The European Court of Justice ruled on 24 September 2019 that search engine operators such as Google do not have to apply the EU’s “right to be forgotten” to versions of their search engine accessed outside the EU (case C‑507/17).
What is the right to be forgotten?
The right to be forgotten, also known as the “right to erasure”, gives EU citizens the power to request that data about them be deleted.
Since 2014, EU citizens have been able to request that embarrassing or out-of-date information appearing in search results of their name be ‘de-referenced’. The introduction of the General Data Protection Regulation (GDPR) in 2018 reinforced this right.
European Court of Justice (ECJ) ruling
In 2015 France’s privacy watchdog, CNIL, ordered Google to remove search result listings to pages containing damaging or false information about an individual, on a global basis. In response, Google introduced a ‘geoblocking’ feature preventing European users from being able to see the links, but refused to do the same for people elsewhere in the world. CNIL subsequently fined Google 100,000 euros, which Google refused to pay.
Yesterday, ruling in favour of Google, the court said that there is currently “no obligation under EU law, for a search engine operator who grants a request for de-referencing… to carry out such a de-referencing on all the versions of its search engine”. So, Google only needs to remove the links from search results within EU member states.
In making its ruling, the court said: “The right to the protection of personal data is not an absolute right, but must be considered in relation to its function in society and be balanced against other fundamental rights, in accordance with the principle of proportionality” and “the balance between the right to privacy and the protection of personal data, on the one hand, and the freedom of information of internet users, on the other, is likely to vary significantly around the world.”
Google has said that since 2014 it has received more than 845,000 requests to remove a total of 3.3 million web addresses. With the introduction of the GDPR and the publicity surrounding it, the volume of requests is only likely to increase. It is, therefore, no surprise that the likes of Microsoft and Wikipedia supported Google’s case and will welcome the ECJ’s judgment.
The ECJ’s ruling was unsurprising though. It would have been a bold move for the court to rule the other way and attempt to police the actions of tech giants outside European borders.
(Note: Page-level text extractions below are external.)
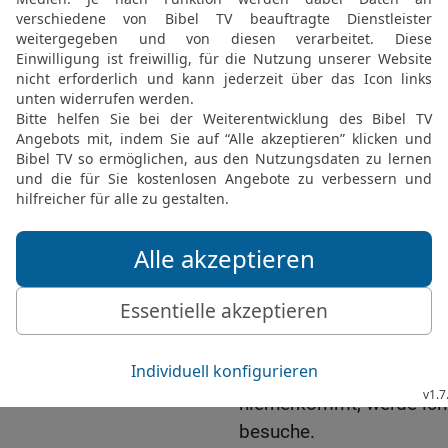
19
Umso mehr bitte ich e
möglichst bald wiederg
20
Gott ist es, der Fried
Schafe aus dem Reich de
Herrn, durch dessen Blut
hat.
21
Er mache euch fähig, a
schaffe in uns durch Jes
die Herrlichkeit für alle
22
Ich bitte euch, liebe
Wort der Ermahnung und E
mich ja so kurz wie mögl
23
Ihr sollt noch wissen
Gefängnis freigelassen w
hierherkommt, werde ich
besuche.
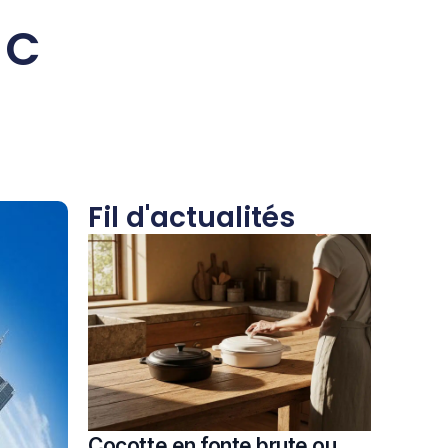
 C
Fil d'actualités
Cocotte en fonte brute ou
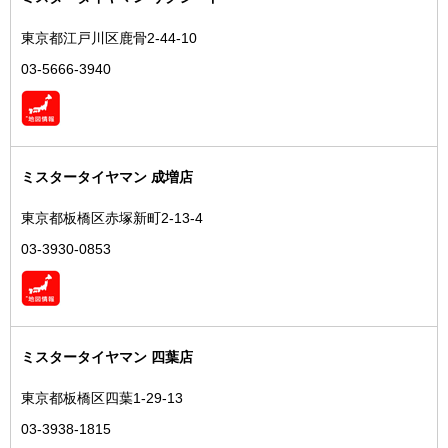
東京都江戸川区鹿骨2-44-10
03-5666-3940
ミスタータイヤマン 成増店
東京都板橋区赤塚新町2-13-4
03-3930-0853
ミスタータイヤマン 四葉店
東京都板橋区四葉1-29-13
03-3938-1815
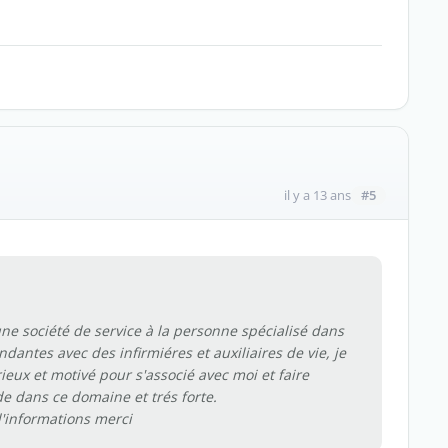
#5
il y a 13 ans
une société de service à la personne spécialisé dans
dantes avec des infirmiéres et auxiliaires de vie, je
ieux et motivé pour s'associé avec moi et faire
e dans ce domaine et trés forte.
d'informations merci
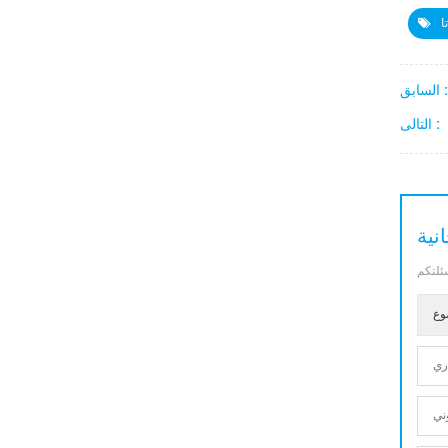
ا
السابق :
التالى :
نية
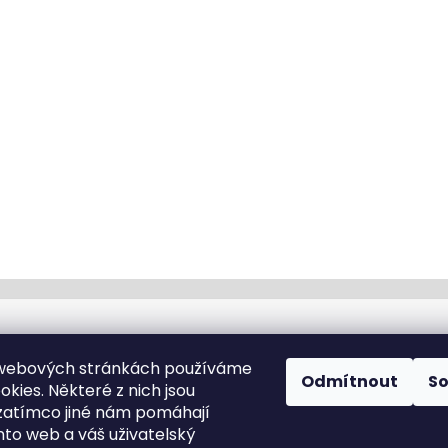
Kontakt
 webových stránkách používáme
Odmítnout
S
kies. Některé z nich jsou
info
@
cyklotomek.cz
zatímco jiné nám pomáhají
Sledujte nás na FB
nto web a váš uživatelský
cyklotomek_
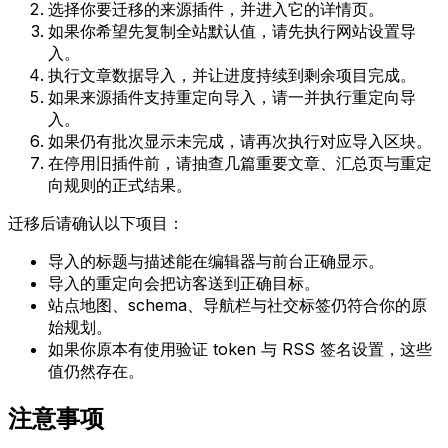
选择你要迁移的来源插件，并进入它的详情页。
如果你希望先复制全站默认值，请先执行网站设置导
入。
执行文章数据导入，并让进度持续到剩余项目完成。
如果来源插件支持重定向导入，请一并执行重定向导
入。
如果仍有批次显示未完成，请再次执行对应导入区块。
在停用旧插件前，请抽查几篇重要文章、汇总页与重定
向规则的正式结果。
迁移后请确认以下项目：
导入的标题与描述能在编辑器与前台正确显示。
导入的重定向会把访客送到正确目标。
站点地图、schema、导航栏与社交标签仍符合你的原
始规划。
如果你原本有使用验证 token 与 RSS 签名设置，这些
值仍然存在。
注意事项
What it means for those looking to hide personal information currently available in search results is that even if you manage to get a search engine to remove offending links (note that Google has only removed 45% of links requested), those links will still be available outside the EU.
While the ECJ stated that search engine operators have a duty to “effectively prevent or, at the very least, seriously discourage” savvy internet users within Europe from getting access to de-referenced links, those using a virtual private network (VPN) or other tool to mask their location might still be able to do so.